Das Summen der Erinnerung

Einige hoffentlich nicht zu späte Anmerkungen zum Werk des endlich in Deutschland entdeckten Schriftstellers Charles Simmons

Zwar ist der blitzgescheite Buchhalter Denis Scheck in der ARD entschieden der „Kütt vun Herzen“-Trutsche Elke Heidenreich vorzuziehen, doch kurz vor Weihnachten geschah es in ihrer Häkelsendung „Lesen!“, dass ein dort an sich deplatziertes Buch belobigt wurde. Keine Herzschmerz-Schwarte, kein irischer Gemütsschwurbel, keine russische Seelenpoesie wie sonst, sondern ein schmaler Band, geschrieben von einem alten Mann: „Beiles Lettres“, die kaum 180seitige Satire auf den Betrieb bei einer New Yorker Literaturzeitschrift. Der Autor Charles Simmons, geboren 1924, war 1999 erstmals mit seiner lakonischen, zartbitteren Novelle „Salzwasser“ in Deutschland auffällig geworden, ein ebenso schlimmer Fall von Versäumnis wie bei dem erstaunlichen James Salter. „Salzwasser“ wird – wie Simmons‘ andere schmale Bücher (alle bei C. H. Beck) – als „Roman“ bezeichnet, ist eine Variante von Turgenjews Erzählung „Erste Liebe“ und schon ein Spätwerk des Autors, der seine Jahrzehnte bei der „New York Times Book Review“ abgesessen hat 1964 erhielt er für sein Debüt „Egg Powder“ den Faulkner-Preis, wie immer im Klappentext nachzulesen ist, doch seine schlichte, unsentimentale Sprache erinnert eher an die Erzählungen von J. D. Salinger.

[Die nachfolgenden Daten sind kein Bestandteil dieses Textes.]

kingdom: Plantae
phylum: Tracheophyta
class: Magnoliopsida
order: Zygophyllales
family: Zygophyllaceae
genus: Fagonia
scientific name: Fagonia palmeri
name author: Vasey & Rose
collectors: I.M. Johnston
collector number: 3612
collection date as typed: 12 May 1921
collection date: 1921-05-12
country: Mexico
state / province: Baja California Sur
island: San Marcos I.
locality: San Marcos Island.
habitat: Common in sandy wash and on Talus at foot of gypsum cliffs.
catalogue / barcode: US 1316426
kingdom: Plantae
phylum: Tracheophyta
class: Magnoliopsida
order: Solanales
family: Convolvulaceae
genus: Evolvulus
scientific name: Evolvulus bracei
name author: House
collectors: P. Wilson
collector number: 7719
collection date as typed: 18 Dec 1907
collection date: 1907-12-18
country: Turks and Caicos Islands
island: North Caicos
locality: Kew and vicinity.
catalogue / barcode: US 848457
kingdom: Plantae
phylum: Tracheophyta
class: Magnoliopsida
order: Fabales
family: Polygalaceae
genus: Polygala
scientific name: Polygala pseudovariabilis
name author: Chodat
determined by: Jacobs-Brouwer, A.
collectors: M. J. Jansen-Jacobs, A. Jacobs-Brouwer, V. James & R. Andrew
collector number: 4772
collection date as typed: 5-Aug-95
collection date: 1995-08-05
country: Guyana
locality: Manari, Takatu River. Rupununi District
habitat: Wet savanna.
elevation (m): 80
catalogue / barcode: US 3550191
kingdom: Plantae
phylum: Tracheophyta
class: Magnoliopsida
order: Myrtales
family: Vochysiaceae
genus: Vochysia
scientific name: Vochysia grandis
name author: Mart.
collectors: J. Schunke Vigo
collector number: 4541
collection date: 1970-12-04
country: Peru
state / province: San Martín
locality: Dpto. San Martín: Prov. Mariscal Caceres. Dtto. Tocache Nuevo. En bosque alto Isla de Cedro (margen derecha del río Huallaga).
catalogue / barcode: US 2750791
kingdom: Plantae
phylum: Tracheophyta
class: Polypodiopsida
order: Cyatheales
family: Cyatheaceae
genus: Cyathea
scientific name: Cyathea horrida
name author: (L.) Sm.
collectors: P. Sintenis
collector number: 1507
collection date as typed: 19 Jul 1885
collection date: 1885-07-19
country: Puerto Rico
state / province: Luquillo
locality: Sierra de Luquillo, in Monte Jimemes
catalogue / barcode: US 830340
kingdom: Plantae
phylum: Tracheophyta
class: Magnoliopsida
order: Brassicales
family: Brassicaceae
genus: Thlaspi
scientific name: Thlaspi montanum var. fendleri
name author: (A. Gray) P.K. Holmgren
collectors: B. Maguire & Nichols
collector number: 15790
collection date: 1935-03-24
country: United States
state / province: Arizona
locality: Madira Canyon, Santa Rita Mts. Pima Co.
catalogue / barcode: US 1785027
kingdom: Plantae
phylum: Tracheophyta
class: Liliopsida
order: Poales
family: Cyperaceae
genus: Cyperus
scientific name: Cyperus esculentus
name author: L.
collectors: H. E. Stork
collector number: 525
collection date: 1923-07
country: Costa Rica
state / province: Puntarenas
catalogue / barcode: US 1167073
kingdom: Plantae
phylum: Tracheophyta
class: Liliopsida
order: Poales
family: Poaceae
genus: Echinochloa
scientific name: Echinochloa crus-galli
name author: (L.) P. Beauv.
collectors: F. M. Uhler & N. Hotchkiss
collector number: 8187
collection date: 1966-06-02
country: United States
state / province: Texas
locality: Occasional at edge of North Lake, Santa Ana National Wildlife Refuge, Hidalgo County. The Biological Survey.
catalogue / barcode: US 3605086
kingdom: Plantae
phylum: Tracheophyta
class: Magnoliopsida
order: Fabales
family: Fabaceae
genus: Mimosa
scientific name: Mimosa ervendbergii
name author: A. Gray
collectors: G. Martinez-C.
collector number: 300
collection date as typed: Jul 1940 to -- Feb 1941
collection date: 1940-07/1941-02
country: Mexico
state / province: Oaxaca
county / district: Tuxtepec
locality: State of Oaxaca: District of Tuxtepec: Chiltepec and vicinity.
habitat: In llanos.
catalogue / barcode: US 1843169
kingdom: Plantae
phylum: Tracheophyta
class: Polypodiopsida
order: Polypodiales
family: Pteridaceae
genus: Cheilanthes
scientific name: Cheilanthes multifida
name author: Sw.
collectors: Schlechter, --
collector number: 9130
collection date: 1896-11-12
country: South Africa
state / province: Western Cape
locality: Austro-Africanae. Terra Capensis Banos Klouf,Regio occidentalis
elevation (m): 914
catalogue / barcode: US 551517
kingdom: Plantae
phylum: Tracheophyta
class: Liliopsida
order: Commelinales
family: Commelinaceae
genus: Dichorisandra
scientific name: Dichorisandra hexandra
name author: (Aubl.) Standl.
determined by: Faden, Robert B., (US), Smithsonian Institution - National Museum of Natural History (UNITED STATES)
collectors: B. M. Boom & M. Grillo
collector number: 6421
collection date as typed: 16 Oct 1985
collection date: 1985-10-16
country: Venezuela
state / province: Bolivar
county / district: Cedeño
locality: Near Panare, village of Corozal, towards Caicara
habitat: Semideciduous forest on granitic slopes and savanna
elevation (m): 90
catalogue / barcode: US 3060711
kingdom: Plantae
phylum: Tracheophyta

Die Liebe, die der jugendliche Erzähler in „Salzwasser“ mit dem Tod des Vaters bezahlt, ist eine sommerliche Romanze mit einem Mädchen namens Zina, das – nicht ganz überraschend – dem gut aussehenden, schweigsamen Papa verfallt, während der Junge sehr langsam begreift und außerdem mit einer anderen Frau schläft. Der Sommer auf dem Eiland, zu Beginn der Sechziger, vergeht, und in der Rückschau bekommen diese Tage der Verwirrung auch nichts Idyllisches.

„Beiles Lettres“ nun ist eine noch luftigere, scheinbar kunstlose Angelegenheit, und bei Berichten aus dem Zeitungsmilieu ist nie viel zu erwarten, da die Autoren meistens noch Insassen sind. Simmons aber rekapituliert mitleidslos die absurden Vorgänge bei dem Literaturblatt: die Inkompetenz der wechselnden Chefredakteure, die Schrullen der lebenslänglichen Mitarbeiter, die Geldgier und Eitelkeit der schriftstellernden Zuträger; die Volten und Wirren der Verleger. Ein Bürobote schleust jahrelang Rezensionsexemplare aus dem Haus, eine Sekretärin erpresst den Chef und will selbst Rezensionen schreiben, woraufhin ein Profi ihren Kram umformuliert und sie einen Redakteursposten bei der Konkurrenz bekommt, ein Chefredakteur wird als „Kolumnist“ vom Sessel weggelobt. Also all die üblichen Intrigen, Täuschungen, Tricks und Grotesken. Als Rettung aus einer allfälligen Krise erscheint den Geschäftsführern die Idee, mal die „25 besten Schriftsteller Amerikas“ zu küren – „Nominierungen können schriftlich oder telefonisch abgegeben werden“. Ein Coup, mit sofortiger Gehaltserhöhung verbunden!

Die dringlichste Empfehlung gilt allerdings „Lebensfalten“, Simmons‘ erschütternder Lebensbeichte von 1978 in Form präziser, detailscharfer Erinnerungen bis in die früheste Kindheit „Wrinkles“ erzählt in nicht chronologischen Momenten der Vergegenwärtigung vom Geschick, Ungenügen und Unglück des Menschen – Traurigeres, Wahrhaftigeres wird man nicht finden. „Das Venus-Spiel“ (2002) ist übrigens eine zotige, säftelnde Altherren-Phantasie um einen wendigen Penis.